Drug counterfeit: Crime of the 21st century

The counterfeit drug industry is estimated to be worth USD 200-bn a year and Asia appears to be its single largest producer. According to BASCAP (The Business Action to Stop Counterfeiting and Piracy), “Pharmaceutical industry is the most counterfeited industry in India”. Ankit Tanna, director of Printmann Group is determined to help pharma companies fight drug counterfeiting and save our economy from the venomous business.
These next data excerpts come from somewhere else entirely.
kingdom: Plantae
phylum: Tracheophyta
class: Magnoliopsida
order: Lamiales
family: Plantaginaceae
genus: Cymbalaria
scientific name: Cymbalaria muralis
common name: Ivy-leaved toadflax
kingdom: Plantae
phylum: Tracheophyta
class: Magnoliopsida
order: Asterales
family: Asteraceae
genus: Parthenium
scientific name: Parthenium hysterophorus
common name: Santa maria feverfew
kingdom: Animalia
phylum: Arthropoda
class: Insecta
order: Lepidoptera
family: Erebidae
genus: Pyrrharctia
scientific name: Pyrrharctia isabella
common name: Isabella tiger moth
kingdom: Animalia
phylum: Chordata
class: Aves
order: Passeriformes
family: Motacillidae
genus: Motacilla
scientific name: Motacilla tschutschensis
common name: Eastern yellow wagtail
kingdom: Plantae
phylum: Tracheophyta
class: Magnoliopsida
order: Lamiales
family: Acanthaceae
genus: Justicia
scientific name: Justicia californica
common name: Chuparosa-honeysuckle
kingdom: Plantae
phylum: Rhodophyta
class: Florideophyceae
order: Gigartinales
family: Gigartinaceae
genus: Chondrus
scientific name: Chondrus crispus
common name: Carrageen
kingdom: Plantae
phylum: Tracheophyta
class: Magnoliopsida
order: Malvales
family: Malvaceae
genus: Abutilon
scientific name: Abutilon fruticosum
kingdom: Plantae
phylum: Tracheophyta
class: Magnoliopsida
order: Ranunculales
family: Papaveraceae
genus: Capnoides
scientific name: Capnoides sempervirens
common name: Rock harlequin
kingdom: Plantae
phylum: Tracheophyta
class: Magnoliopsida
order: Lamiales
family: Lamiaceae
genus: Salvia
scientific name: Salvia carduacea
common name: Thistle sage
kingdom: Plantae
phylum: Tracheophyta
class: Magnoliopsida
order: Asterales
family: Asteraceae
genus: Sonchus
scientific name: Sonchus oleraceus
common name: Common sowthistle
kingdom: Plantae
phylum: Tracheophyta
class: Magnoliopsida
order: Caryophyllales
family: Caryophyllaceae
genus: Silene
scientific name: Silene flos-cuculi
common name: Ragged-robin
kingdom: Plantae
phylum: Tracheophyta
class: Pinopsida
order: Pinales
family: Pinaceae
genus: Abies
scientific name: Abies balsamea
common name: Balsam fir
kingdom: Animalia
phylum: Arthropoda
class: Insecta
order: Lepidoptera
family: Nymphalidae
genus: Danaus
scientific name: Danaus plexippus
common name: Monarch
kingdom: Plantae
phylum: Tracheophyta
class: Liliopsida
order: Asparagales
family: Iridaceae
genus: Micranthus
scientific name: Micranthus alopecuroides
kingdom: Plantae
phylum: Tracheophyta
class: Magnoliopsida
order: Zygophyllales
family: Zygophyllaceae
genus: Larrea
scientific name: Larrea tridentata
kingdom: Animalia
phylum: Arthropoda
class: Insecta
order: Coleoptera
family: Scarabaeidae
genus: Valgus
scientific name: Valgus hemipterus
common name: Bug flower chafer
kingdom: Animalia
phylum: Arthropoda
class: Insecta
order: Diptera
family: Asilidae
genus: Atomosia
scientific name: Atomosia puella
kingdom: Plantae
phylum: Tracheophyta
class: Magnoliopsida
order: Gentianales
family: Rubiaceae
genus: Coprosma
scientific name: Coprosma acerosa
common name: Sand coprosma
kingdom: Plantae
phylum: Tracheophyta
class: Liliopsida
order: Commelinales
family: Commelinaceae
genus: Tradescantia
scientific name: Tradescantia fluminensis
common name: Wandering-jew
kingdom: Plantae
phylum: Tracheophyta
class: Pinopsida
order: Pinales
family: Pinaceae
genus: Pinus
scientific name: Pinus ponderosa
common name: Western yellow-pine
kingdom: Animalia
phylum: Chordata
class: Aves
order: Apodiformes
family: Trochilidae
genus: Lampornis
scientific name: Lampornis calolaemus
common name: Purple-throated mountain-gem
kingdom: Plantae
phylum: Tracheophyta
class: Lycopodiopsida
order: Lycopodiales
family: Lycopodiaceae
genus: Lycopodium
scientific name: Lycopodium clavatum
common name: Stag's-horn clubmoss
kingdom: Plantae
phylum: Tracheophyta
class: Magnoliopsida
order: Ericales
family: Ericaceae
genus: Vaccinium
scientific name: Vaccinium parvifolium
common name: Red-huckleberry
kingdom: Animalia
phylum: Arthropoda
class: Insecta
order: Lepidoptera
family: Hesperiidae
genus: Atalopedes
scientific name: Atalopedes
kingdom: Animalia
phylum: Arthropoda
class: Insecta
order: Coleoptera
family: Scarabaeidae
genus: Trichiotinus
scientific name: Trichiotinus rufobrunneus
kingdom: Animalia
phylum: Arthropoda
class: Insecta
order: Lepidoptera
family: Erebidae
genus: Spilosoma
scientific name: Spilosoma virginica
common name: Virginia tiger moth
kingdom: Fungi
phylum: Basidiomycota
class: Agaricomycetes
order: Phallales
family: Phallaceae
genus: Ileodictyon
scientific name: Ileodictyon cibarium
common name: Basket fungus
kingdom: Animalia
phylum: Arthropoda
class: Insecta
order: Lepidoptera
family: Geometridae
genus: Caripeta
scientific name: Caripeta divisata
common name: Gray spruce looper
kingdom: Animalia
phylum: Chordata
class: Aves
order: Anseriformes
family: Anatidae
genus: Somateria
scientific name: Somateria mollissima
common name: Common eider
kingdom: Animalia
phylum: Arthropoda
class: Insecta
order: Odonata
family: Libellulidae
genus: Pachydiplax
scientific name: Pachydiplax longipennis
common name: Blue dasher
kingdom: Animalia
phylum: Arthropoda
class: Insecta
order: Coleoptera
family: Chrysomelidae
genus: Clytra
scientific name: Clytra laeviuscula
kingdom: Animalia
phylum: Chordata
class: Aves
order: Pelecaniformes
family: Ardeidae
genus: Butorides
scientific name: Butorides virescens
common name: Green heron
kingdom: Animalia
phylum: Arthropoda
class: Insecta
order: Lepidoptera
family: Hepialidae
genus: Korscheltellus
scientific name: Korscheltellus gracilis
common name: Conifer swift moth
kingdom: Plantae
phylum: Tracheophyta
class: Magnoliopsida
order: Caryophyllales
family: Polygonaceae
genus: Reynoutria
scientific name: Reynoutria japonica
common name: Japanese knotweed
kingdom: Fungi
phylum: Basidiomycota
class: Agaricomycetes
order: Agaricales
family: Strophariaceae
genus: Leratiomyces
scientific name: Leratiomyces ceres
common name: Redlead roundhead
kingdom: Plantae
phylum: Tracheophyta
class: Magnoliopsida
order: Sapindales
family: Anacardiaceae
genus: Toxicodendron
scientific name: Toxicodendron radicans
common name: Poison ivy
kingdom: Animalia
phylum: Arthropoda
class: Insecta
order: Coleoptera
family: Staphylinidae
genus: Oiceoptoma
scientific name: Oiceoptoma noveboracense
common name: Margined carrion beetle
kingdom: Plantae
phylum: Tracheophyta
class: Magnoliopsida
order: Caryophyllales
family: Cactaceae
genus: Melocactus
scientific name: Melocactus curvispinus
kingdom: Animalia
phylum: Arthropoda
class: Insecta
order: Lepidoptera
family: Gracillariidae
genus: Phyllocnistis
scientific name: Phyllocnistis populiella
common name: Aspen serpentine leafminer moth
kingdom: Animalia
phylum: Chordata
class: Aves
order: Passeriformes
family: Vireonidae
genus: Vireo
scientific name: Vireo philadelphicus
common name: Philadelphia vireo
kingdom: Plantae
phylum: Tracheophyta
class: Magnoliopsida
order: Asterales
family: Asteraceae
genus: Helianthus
22 Jun 2015 | By Ankit Tanna

We, as pharmaceutical secondary packaging converters, often talk about the need to innovate or think out-of-the-box to give that one unique solution that will change the way the product is packed or more often than not, for staying ahead than the peers
But the time has come when we should take equal responsibility as that of the pharmaceutical companies to ensure the ‘genuine product’ reaches the final consumer. The time has come when we have to collectively take charge in ensuring that counterfeiting of the medicinal product is not possible, at all.
I would want to back the importance of this by stating some statistics. The Food and Drug Administration (FDA) estimates that counterfeit drugs account for 10% of all medication in the US, while the EU believes that between 1% and 3% of the medicines sold across its member countries are fake. 
According to studies by the World Health Organisation, the counterfeiting rate among medicines sold via dubious websites is 5%. The market for counterfeit drugs has an annual estimated growth of 13% and was worth £75bn in 2010.
Even India is not spared from this threat. Last year an entire lot of fake drugs shown as ‘Made in India’, originated in China and landed up in Africa.
Pharmaceutical packaging trends to fight counterfeiting
The secondary packaging converters along with pharmaceutical companies are facing huge challenges to fight counterfeiting. These numbers not only hamper the global reputation of the pharmaceutical company but also endanger the public health in general.
To fight this menace many regulations are coming into place like the new EU Anti-Falsification Directive, wherein virtually all prescription medicines will have to be provided, as of 2017, with a unique code number and a feature showing that the outer package has not been tampered with.
The Indian government is not far behind. They have made the track and trace codes mandatory across all medicinal products getting exported from India. Drug companies have been sending their medicines to overseas markets including an obligatory sport barcode on their outermost packaging, since October 2011. This is complied to by almost all companies and it wouldn’t be long before any medicine getting exported from India can be traced back to the manufacturer.
We, as packaging converters, are also taking this menace seriously as was evident in International Packaging and Supply Chain Conclave, which was held on 11-12 June at Pragati Maidan, New Delhi, as part of PackPlus 2014, where counterfeiting discussion along with innovation took centre stage.
The trends in pharmaceutical packaging to fight counterfeiting are usually overt (visible) or covert (secret) in nature. But the future of anti-counterfeiting trend lies in a combination of these two.
The overt category includes the classical holograms which have been in use for quite some time. Holograms cannot be produced by traditional methods of printing. Adding micro text or images to it are to increase the security level of the product.
Another classical overt security feature is colour shifting inks which show different colours from different angles. Pfizer was one of the first companies to use this colour shift in the form of a logo to strengthen their stand against counterfeiting. This category is usually the cheapest for any pharmaceutical company.
Then we have the covert category which includes the security features which are not visible to the naked eye. In the recent past, UV inks or coin, reactive inks are used as covert techniques to fight counterfeiting. UV inks can be seen only under a UV light and company or brand logos are printed in coin reactive inks in an unvarnished area where the consumer can verify the product by rubbing that area with a coin. 
Another covert security feature, which is seldom used, is the use of glue on cartons at open/close points with special perforations so that the cartons can be opened only once.
The knowledge of the use of any covert technology to the final consumer is extremely important. This remains the biggest challenge for any pharmaceutical company.
The combination of the covert and the overt includes features which are not only visible as a security feature but also have secrets. Here, the biggest challenge for the pharmaceutical companies is the commercial trade-off between the costs of the combined security feature to the loss of sale to counterfeit products. This loss is due to the absence of the security features.
VOID seals are an apropriate example of this type of security feature. On the surface, it seems like a normal BOPP tape but when one tries to open it there is a back film with VOID on it hence avoiding falsification of drugs.
Another example and the one with the brightest future, according to me, is the track-and-trace, which, by printing a unique data matrix code on the carton or the label, when scanned can give all the information about the journey of the product. The database of these unique codes will be available with the pharmaceutical companies and hence can be verified.
As packaging converters, there is always a pressure on us by the pharmaceutical converters to cut costs. Thus, we must keep two things in mind. One, a security feature is a value addition and your client should be ready to pay for it and second, lead times are not going to change, hence try and integrate as much additional security features as possible to your existing processes and systems.